Caio Lente

Stone websites

· Caio Lente

I’m not the first person to say this. In fact I think this subject is already a little old… But I refuse to stop talking about this: websites must be made to last.

One of the best articles I’ve ever read on the internet is called This Page is Designed to Last, written by Jeff Huang, a Computer Science professor at Brown University. In the article, Jeff discusses his recent problems with link rot and how it’s getting harder to trust a webpage to be working after a few years.

Web development tools are getting more and more complex, and at the same time it’s also getting more difficult to maintain your own content. What JavaScript framework should I use today? React? Vue? Angular? Are these tools going to work in 10 years?

One of the reasons we are ditching the public web over apps, social networks and “ready-made” websites is this rising complexity. One day Instagram, Twitter and Squarespace are going to disappear, inevitably taking your content with them.

How much do you trust that profile you retweeted last week to still be valid in 5 years? And what if that page had invaluable content to your research? Jeff himself gives us a few tops on how to make webpages that last:

  1. Use pure HTML/CSS.
  2. Don’t minimize HTML.
  3. Prefer one page over many.
  4. Stop hotlinking.
  5. Use native fonts.
  6. Compress your images.
  7. Reduce the risk of rotten links.

Is your website going to be uglier? Possibly. Is your website going to look less modern? Almost certainly. Is the maintenance process going to get less automated? In the beginning, almost for sure. But think about what artifacts from Antiquity do we still have. It’s not the beautiful tapestries or the intricate wooden statues, it’s the texts carved in stone. Our websites should be built is this mentality.

Doing My Part

Now let’s talk about this webpage. Firstly, I tried to follow as many of Jeff’s recommendations as possible removing most minimization, opting for native fonts, hosting my own images, using HTTPS, and so on. It’s true that I use Hugo (does this link still work in the future?) to generate HTML from Markdown, but this only affects my ability to create new content; everything that’s already here has no reason to change if Hugo stops working.

But I tried to go further. With your privacy in mind, I also removed all JavaScript from my website. Go ahead and try it! Disable JS and look at the network request, everything should remain the same. Even syntax highlighting and formulas are completely static. P.S.: if the formula doesn’t render correctly, simply update your browser.

# No JavaScript here:
f <- function(x) 2 * x
No JS here either: f(x)=∫−∞∞f^ξe2Ï€iξxdξ

In retrospect, it was easier than I thought. Both Chroma and KaTeX allow you to download their CSS files and fonts so they can style code/math without the need for JavaScript.

In fact, I removed every external request from the website. From images to fonts and stylesheets, every resource I use is served alongside the webpage. This prevents vulnerabilities and unwanted tracking, in addition to speeding up navigation.

And, speaking of unwanted tracking, obviously I’m not using any service like Google Analytics. To confirm this allegation, take a look at the Blacklight results for this domain.

Now, with respect to navigation speed, I made an effort to make the website as light and responsive as possible. Having a minimalist CSS and using native fonts helped a lot with this endeavor, but I had to make many other optimizations too. When I’m writing this, this page gets the highest possible score on Google Lighthouse

However, by biggest achievement has to do with security and privacy. Following Mozilla’s tips, my blog also gets the highest possible score on the Mozilla Observatory (and on every other external metric they use).

This last step was harder than I presumed. One of Mozilla’s suggestions involves removing all inline CSS, which is simple for most of the content, except for KaTeX. In the end, I created a script to clean these styles up and send them automatically to a separate CSS file.

In short, when browsing this website, you:

Finally, this is my stone website.
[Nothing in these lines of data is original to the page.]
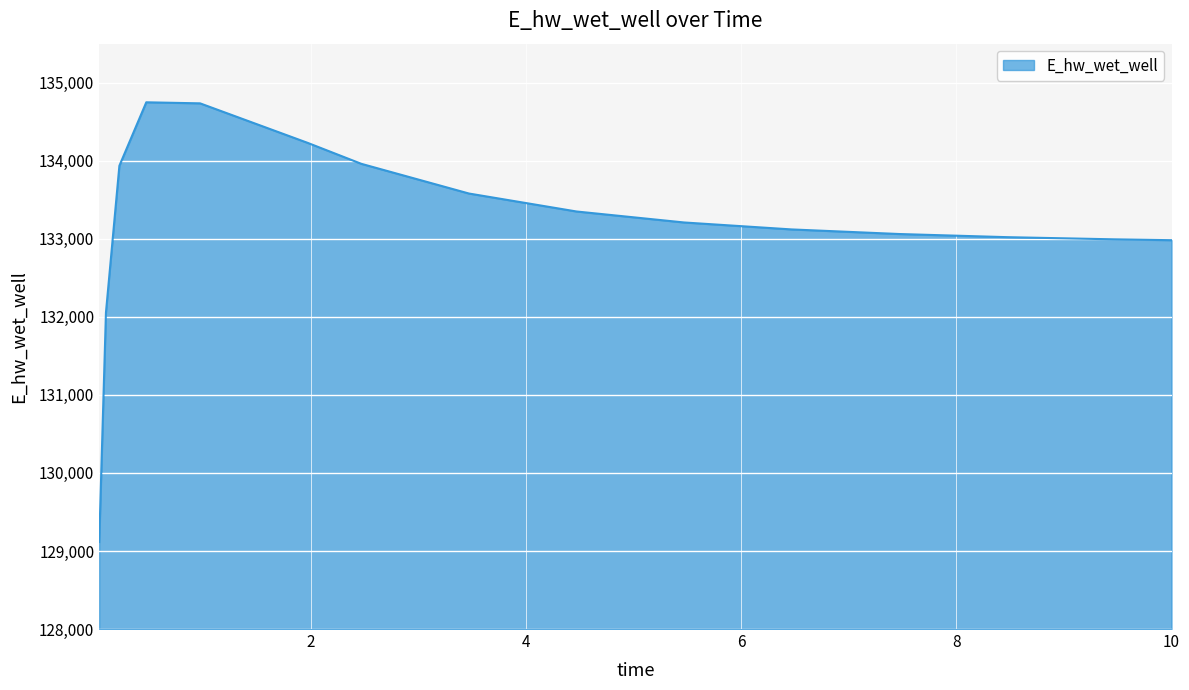

What is the greatest value displayed?

134748.8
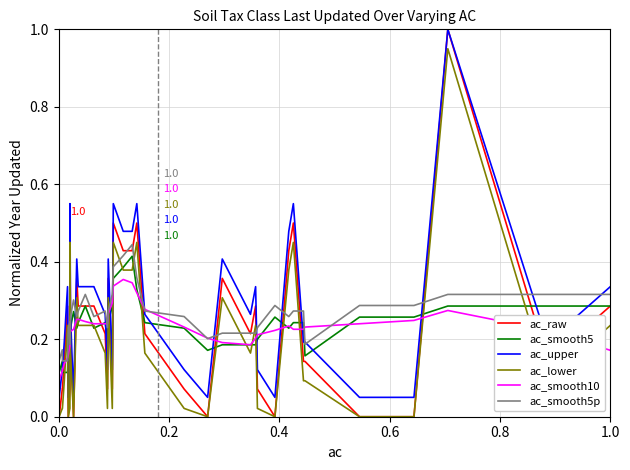

Which series has the largest range (max minus min)?

ac_raw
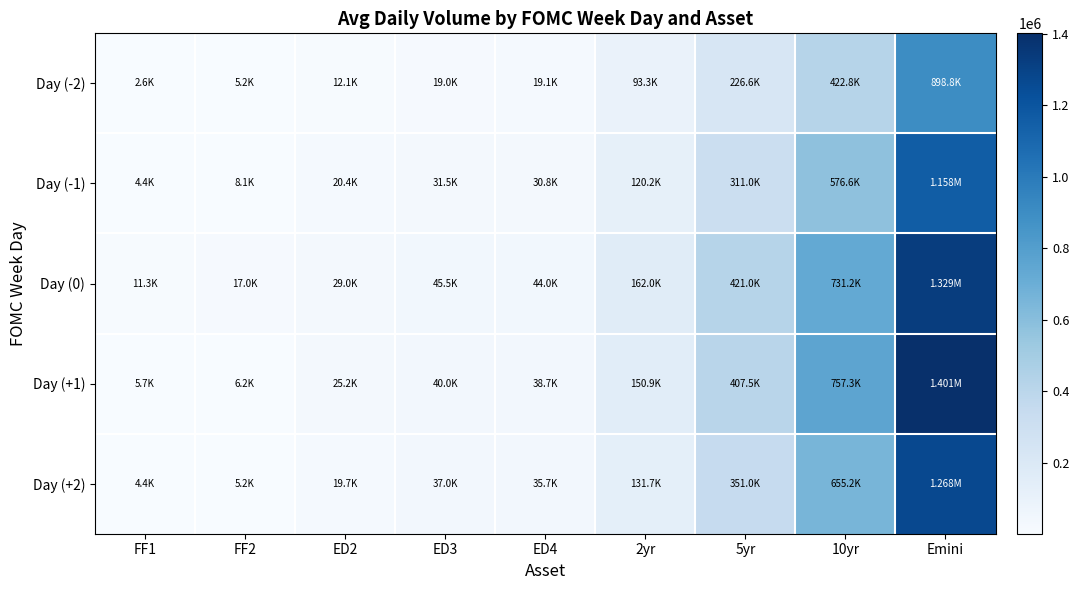

Reading left to right, what are all the values shown in this chart?

Day (-2): FF1=2649.0	FF2=5201.0	ED2=12122.2	ED3=18985.7	ED4=19108.5	2yr=93320.6	5yr=226561.7	10yr=422786.7	Emini=898789.6
Day (-1): FF1=4438.1	FF2=8072.3	ED2=20350.6	ED3=31545.6	ED4=30846.0	2yr=120213.6	5yr=310954.3	10yr=576561.5	Emini=1157603.2
Day (0): FF1=11266.9	FF2=17010.7	ED2=28953.5	ED3=45517.1	ED4=43998.4	2yr=161990.7	5yr=420950.3	10yr=731219.1	Emini=1329454.1
Day (+1): FF1=5669.9	FF2=6214.1	ED2=25197.0	ED3=40002.9	ED4=38734.6	2yr=150884.9	5yr=407505.8	10yr=757269.8	Emini=1400512.3
Day (+2): FF1=4443.3	FF2=5217.5	ED2=19651.3	ED3=36965.6	ED4=35673.0	2yr=131695.3	5yr=351001.2	10yr=655169.8	Emini=1267942.2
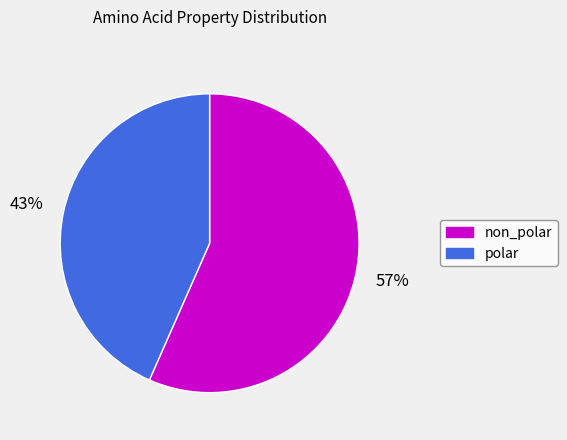

Which category has the smallest portion of the pie?

polar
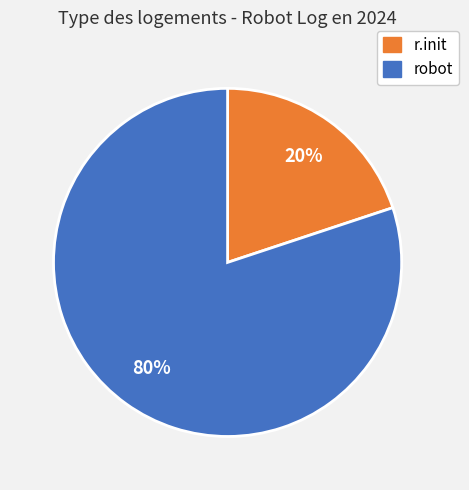

Does any single category account for the majority?

Yes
Welcome.

Update from 2023-01-17

Since I wrote this post, a lot of stuff changed on the blog! I swapped CSSs more than once, simplified the structure a lot, removed external fonts, and added a few optimizations that only became possible in the last few months. The important stuff, however, stayed the same: no trackers, light and no vulnerabilities.

Actually I’m writing this update only to talk about KaTeK. Despite meeting my requirements, the workflow to remove inline CSSs was getting out of hand… It was too difficult to maintain and the resulting CSS files were becoming a too big.

But, out of sheer luck, I tried to solve this problem literally one week after MathML became supported by Chrome. For those of you who don’t know what it is, MathML allows you to write mathematical equations using regular HTML tags like <math>; this is perfect because the browser handles the styling of the font without the need for a bunch of external CSS. You can simply use a LaTeX to MathML converter and that’s it!

Therefore, if any equation on this website isn’t being correctly rendered, you should be able to simply update your browser and have it work. Long live MathML!